IFC considers $80 million financing for Green Esteel’s Malaysia steel plant upgrade

Friday, 09 January 2026 14:49:09 (GMT+3)   |   Istanbul

International Finance Corporation has announced that it is considering a debt financing package of up to $80 million for Singapore-based Green Esteel Pte. Ltd., to support equipment replacement, refurbishment, and working capital at Eden Flame, an existing integrated steel facility in Malaysia.

Eden Flame is operated by Eden Flame Sdn Bhd, a wholly-owned subsidiary of Green Esteel.

Plant modernization and asset replacement

The project centers on the modernization of the plant through the removal of obsolete assets and the installation of new production equipment. Planned activities include dismantling the existing electric arc furnace and replacing it with a new unit, removing legacy rolling mill lines and installing upgraded rolling lines, and providing additional working capital to support operations. The upgrades are intended to reduce yield losses, lower energy consumption, and improve overall operational efficiency and performance.

New steelmaking and rolling complex

IFC financing would support the installation of a new steelmaking and rolling complex, including a 50-mt Consteel electric arc furnace, a dual-station ladle furnace with a ladle transfer car, and a continuous casting machine for billet production.

The scope also includes a comprehensive dedusting system featuring primary and secondary fume extraction, baghouse filtration, and emission control systems.

Downstream facilities will comprise a high-speed rebar rolling mill equipped with a Tempcore system, a natural gas-fired reheating furnace, enclosed scrap storage and processing bays, a cut-and-bend facility for value-added rebar, refurbished rebar and scrap workshops, overhead crane systems, and supporting infrastructure such as transformers, fire protection systems, water treatment units, drainage, rainwater harvesting, security installations, and site facilities.

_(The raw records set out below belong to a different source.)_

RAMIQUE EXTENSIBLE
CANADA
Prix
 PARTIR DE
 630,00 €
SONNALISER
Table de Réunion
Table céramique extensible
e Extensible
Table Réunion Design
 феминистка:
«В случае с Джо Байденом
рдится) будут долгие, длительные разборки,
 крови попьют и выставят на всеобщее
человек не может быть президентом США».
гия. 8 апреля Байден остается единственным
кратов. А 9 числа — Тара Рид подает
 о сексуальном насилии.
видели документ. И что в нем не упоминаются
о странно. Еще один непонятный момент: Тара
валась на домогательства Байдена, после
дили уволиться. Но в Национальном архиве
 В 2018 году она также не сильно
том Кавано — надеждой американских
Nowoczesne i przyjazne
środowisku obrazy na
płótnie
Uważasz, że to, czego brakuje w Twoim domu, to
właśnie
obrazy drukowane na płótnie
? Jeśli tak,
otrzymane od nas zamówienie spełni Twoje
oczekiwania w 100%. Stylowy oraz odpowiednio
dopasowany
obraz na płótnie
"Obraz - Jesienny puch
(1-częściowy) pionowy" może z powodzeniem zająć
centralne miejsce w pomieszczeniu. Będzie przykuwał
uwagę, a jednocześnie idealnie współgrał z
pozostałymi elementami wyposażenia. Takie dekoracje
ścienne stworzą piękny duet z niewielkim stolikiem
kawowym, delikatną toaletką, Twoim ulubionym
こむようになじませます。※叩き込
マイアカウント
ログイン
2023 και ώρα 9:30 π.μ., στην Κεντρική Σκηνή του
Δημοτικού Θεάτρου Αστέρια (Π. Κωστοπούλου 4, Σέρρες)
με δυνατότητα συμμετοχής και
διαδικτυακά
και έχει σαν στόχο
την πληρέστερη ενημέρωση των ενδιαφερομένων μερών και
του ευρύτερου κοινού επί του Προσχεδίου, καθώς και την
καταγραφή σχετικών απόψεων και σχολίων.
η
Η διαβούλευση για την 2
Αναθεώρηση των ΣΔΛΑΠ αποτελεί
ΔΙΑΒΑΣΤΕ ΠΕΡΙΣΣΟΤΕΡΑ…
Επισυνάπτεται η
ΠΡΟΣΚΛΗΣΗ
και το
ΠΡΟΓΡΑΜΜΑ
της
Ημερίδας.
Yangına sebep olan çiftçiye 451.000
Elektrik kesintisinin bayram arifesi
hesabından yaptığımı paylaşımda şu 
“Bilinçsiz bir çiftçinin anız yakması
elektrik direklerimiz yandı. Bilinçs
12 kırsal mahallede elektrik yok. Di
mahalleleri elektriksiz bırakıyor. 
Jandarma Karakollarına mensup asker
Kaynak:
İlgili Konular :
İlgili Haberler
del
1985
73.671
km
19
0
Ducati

All major technical equipment will be supplied by Chinese manufacturers.

Designed capacity and production flow

Once fully operational, the facility is designed to reach 600,000 mt per year of steelmaking capacity and 600,000 mt per year of rebar production.

Demolition of the existing facilities was completed in early November 2025, with construction of the new plant scheduled to begin in January 2026. Commercial operations at the upgraded facility are expected to commence in September 2026.